**Bounding box coordinate data**
=======
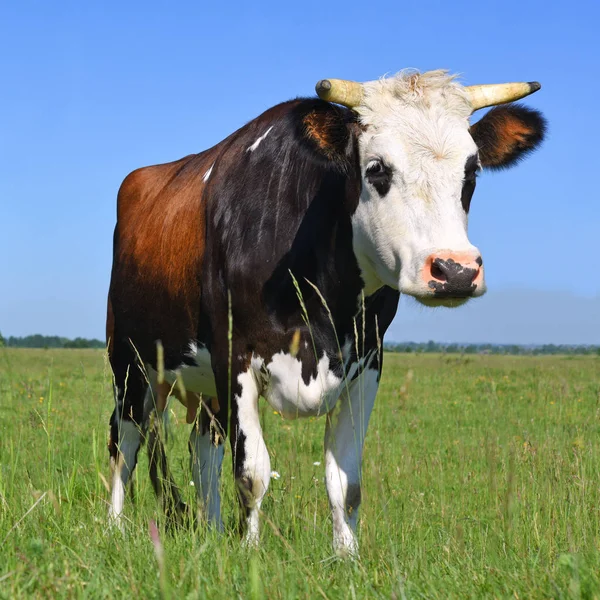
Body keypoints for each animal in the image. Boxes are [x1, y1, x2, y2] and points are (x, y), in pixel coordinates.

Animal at [105, 71, 548, 556]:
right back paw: (115, 525)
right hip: (131, 362)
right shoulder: (234, 358)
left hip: (202, 383)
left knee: (202, 449)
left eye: (472, 171)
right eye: (377, 168)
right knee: (124, 441)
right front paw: (251, 553)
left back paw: (215, 531)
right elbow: (252, 473)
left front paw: (346, 556)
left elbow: (346, 481)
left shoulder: (368, 363)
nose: (455, 270)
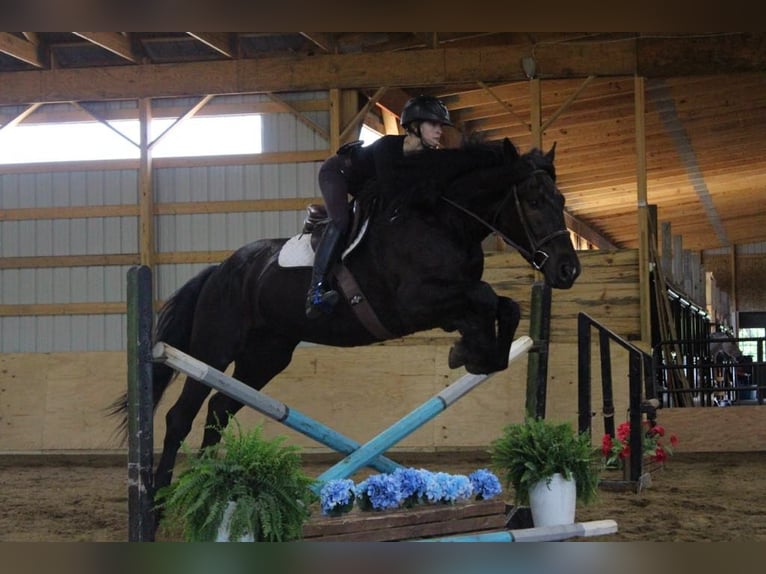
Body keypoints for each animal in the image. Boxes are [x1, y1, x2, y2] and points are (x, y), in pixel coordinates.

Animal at [111, 137, 580, 525]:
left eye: (560, 199)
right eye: (534, 201)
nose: (568, 270)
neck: (443, 220)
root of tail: (220, 269)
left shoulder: (447, 303)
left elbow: (504, 306)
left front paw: (476, 352)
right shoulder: (415, 303)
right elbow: (484, 297)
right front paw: (473, 351)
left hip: (265, 356)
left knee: (219, 410)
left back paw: (212, 489)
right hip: (214, 348)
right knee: (181, 416)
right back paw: (158, 505)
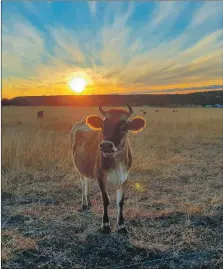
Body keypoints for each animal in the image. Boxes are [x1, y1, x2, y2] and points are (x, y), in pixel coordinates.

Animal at [70, 104, 145, 232]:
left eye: (123, 127)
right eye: (103, 126)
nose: (106, 145)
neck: (117, 161)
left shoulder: (124, 177)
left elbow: (120, 201)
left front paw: (121, 225)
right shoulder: (100, 176)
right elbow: (106, 199)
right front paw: (105, 224)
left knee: (88, 181)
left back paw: (89, 201)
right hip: (79, 168)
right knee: (83, 182)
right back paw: (84, 203)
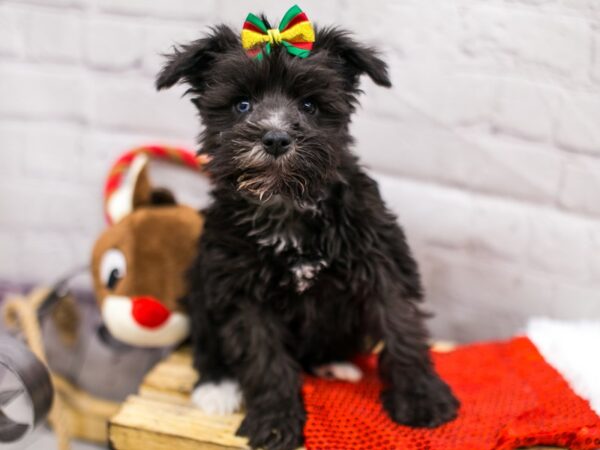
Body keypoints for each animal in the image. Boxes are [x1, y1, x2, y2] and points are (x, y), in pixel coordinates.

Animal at [156, 10, 460, 450]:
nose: (276, 137)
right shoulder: (242, 293)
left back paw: (335, 363)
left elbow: (402, 329)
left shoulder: (382, 264)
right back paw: (217, 387)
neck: (288, 206)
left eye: (310, 105)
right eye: (242, 104)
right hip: (201, 282)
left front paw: (422, 397)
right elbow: (265, 362)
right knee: (207, 344)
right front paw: (276, 421)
=======
**ABOUT THIS EXERCISE**
Restate the lines of the records exactly, starting at the first and stopping after the line with "left front paw: (476, 352)". Leave out any picture.

**REPLY**
Body keypoints for each animal in the image. Boxes are [x1, y1, x2, y2] and points are (x, y), in pixel coordinates.

Animal at [105, 71, 548, 556]:
right back paw: (115, 525)
right hip: (131, 362)
right shoulder: (234, 358)
left hip: (202, 383)
left knee: (202, 449)
left eye: (472, 171)
right eye: (377, 168)
right knee: (124, 441)
right front paw: (251, 553)
left back paw: (215, 531)
right elbow: (252, 473)
left front paw: (346, 556)
left elbow: (346, 481)
left shoulder: (368, 363)
nose: (455, 270)
Body keypoints for each animal in the image. Boxes are [x1, y1, x2, y2] and points are (x, y), in pixel coordinates.

Animal at [111, 137, 580, 525]:
left eye: (560, 199)
right eye: (534, 201)
nose: (568, 270)
neck: (443, 220)
root of tail: (220, 269)
left shoulder: (447, 303)
left elbow: (504, 306)
left front paw: (476, 352)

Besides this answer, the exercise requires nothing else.